Ganz genauso ist es bei mir auch. Alles mögliche schon probiert... Bleiben aber immer diese 27 nicht installierten WAR Addons anstatt die von WoW


----------



## Black-Phoenix-84 (3. April 2009)

Habe auch das selbe Problem.

Auch neu installieren des Modules bringt nix.

mfg


----------



## EmAcht (4. April 2009)

das selbe auch hier 


			Dieser Inhalt steht nur eingeloggten Mitgliedern zur Verfügung.


----------



## BigT (4. April 2009)

Selbiges hier, neben einigen Fehlermeldungen vom Blasc-Client selbst, die ab und an auftauchen (hab ich auch noch nicht genauer analysiert).

Warscheinlich wieder mal so eine Freitag-Nachmittag-Aktion ("noch schnell XXX machen, muss diese Woche noch online sein", und dann Feierabend xD)

Nix für Ungut
  Thomas aka BigT


----------



## OllyHal (5. April 2009)

ich habe zwar keine War Addons in der Anzeige aber die WoW Addons fehlen auch.
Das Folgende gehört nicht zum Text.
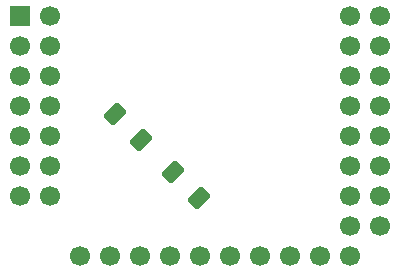
<source format=gbr>
%TF.GenerationSoftware,KiCad,Pcbnew,8.0.4*%
%TF.CreationDate,2024-07-25T09:16:02-04:00*%
%TF.ProjectId,ESP32-WROOM-Socket-Legacy-v2,45535033-322d-4575-924f-4f4d2d536f63,rev?*%
%TF.SameCoordinates,Original*%
%TF.FileFunction,Soldermask,Bot*%
%TF.FilePolarity,Negative*%
%FSLAX46Y46*%
G04 Gerber Fmt 4.6, Leading zero omitted, Abs format (unit mm)*
G04 Created by KiCad (PCBNEW 8.0.4) date 2024-07-25 09:16:02*
%MOMM*%
%LPD*%
G01*
G04 APERTURE LIST*
G04 Aperture macros list*
%AMRoundRect*
0 Rectangle with rounded corners*
0 $1 Rounding radius*
0 $2 $3 $4 $5 $6 $7 $8 $9 X,Y pos of 4 corners*
0 Add a 4 corners polygon primitive as box body*
4,1,4,$2,$3,$4,$5,$6,$7,$8,$9,$2,$3,0*
0 Add four circle primitives for the rounded corners*
1,1,$1+$1,$2,$3*
1,1,$1+$1,$4,$5*
1,1,$1+$1,$6,$7*
1,1,$1+$1,$8,$9*
0 Add four rect primitives between the rounded corners*
20,1,$1+$1,$2,$3,$4,$5,0*
20,1,$1+$1,$4,$5,$6,$7,0*
20,1,$1+$1,$6,$7,$8,$9,0*
20,1,$1+$1,$8,$9,$2,$3,0*%
G04 Aperture macros list end*
%ADD10R,1.700000X1.700000*%
%ADD11C,1.700000*%
%ADD12RoundRect,0.250000X-0.724784X-0.159099X-0.159099X-0.724784X0.724784X0.159099X0.159099X0.724784X0*%
%ADD13RoundRect,0.250000X0.724784X0.159099X0.159099X0.724784X-0.724784X-0.159099X-0.159099X-0.724784X0*%
G04 APERTURE END LIST*
D10*
%TO.C,U1*%
X144720000Y-81320000D03*
D11*
X147260000Y-81320000D03*
X144720000Y-83860000D03*
X147260000Y-83860000D03*
X144720000Y-86400000D03*
X147260000Y-86400000D03*
X144720000Y-88940000D03*
X147260000Y-88940000D03*
X144720000Y-91480000D03*
X147260000Y-91480000D03*
X144720000Y-94020000D03*
X147260000Y-94020000D03*
X144720000Y-96560000D03*
X147260000Y-96560000D03*
X149800000Y-101640000D03*
X152340000Y-101640000D03*
X154880000Y-101640000D03*
X157420000Y-101640000D03*
X159960000Y-101640000D03*
X162500000Y-101640000D03*
X165040000Y-101640000D03*
X167580000Y-101640000D03*
X170120000Y-101640000D03*
X172660000Y-101640000D03*
X172660000Y-99100000D03*
X175200000Y-96560000D03*
X172660000Y-96560000D03*
X175200000Y-94020000D03*
X172660000Y-94020000D03*
X175200000Y-91480000D03*
X172660000Y-91480000D03*
X175200000Y-88940000D03*
X172660000Y-88940000D03*
X175200000Y-86400000D03*
X172660000Y-86400000D03*
X175200000Y-83860000D03*
X172660000Y-83860000D03*
X175200000Y-81320000D03*
X172660000Y-81320000D03*
X175200000Y-99100000D03*
%TD*%
D12*
%TO.C,R1*%
X157703984Y-94507968D03*
X159896016Y-96700000D03*
%TD*%
D13*
%TO.C,R2*%
X155000000Y-91800000D03*
X152807968Y-89607968D03*
%TD*%
M02*

</source>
Egal ob man auf das +/- klickt.

Das einzige, was ich verändert habe, ist der Internet Explorer, von dem ich jetzt die Version 8 im System habe. Den benutzt ihr doch hoffentlich nicht für die Anzeige, oder?


----------



## BigChef (5. April 2009)

Hab das gleiche Problem! :/
Keine WoW-Addons mehr aber dafür 27 nicht installierte WAR-Addons. ;(


----------



## Cahira (6. April 2009)

Dieser Inhalt steht nur eingeloggten Mitgliedern zur Verfügung.
        

  bei mir auch


----------



## BigT (6. April 2009)

Hallo, schon jemand wach in Fürth? Wenn ja, dann Guten morgen  


			Dieser Inhalt steht nur eingeloggten Mitgliedern zur Verfügung.


----------



## BigT (6. April 2009)

BigT schrieb:


> Hallo, schon jemand wach in Fürth? Wenn ja, dann Guten morgen
> 
> 
> Dieser Inhalt steht nur eingeloggten Mitgliedern zur Verfügung.



Abhilfe gefunden:
- Blasc beenden
- In C:\Programme\buffed.de\Blasc\PlugIns alle Plugins ausser PWow.dll löschen
- Blasc starten, das Plugin "PWOWAddOns" wieder aktivieren. Es wird dann neu heruntergeladen

Danach tut's hier wieder.

Grüße
 Thomas aka BigT


----------



## OllyHal (6. April 2009)

BigT schrieb:


> Abhilfe gefunden:
> - Blasc beenden
> - In C:\Programme\buffed.de\Blasc\PlugIns alle Plugins ausser PWow.dll löschen
> - Blasc starten, das Plugin "PWOWAddOns" wieder aktivieren. Es wird dann neu heruntergeladen
> ...



ohne daß ich irgendwas geändert hätte, läuft es wieder. Ich kann nur spekulieren, daß es nichts mit dem lokalen Client sondern mit irgendeiner woanders gehosteten Liste zu tun hatte... egal.


----------



## Killdich (6. April 2009)

Bei mir klappts nun auch wieder. Nur so aus Interesse, hattet ihr Altoholic installiert?


----------



## OllyHal (6. April 2009)

Killdich schrieb:


> Bei mir klappts nun auch wieder. Nur so aus Interesse, hattet ihr Altoholic installiert?


nein, kein Altoholic


----------



## ZAM (6. April 2009)

Nein - die XML-Datei, die das Addon-Plugin füttert wurde aus technischen Gründen (leider) überschrieben. Ist aber wiederhergestellt.


----------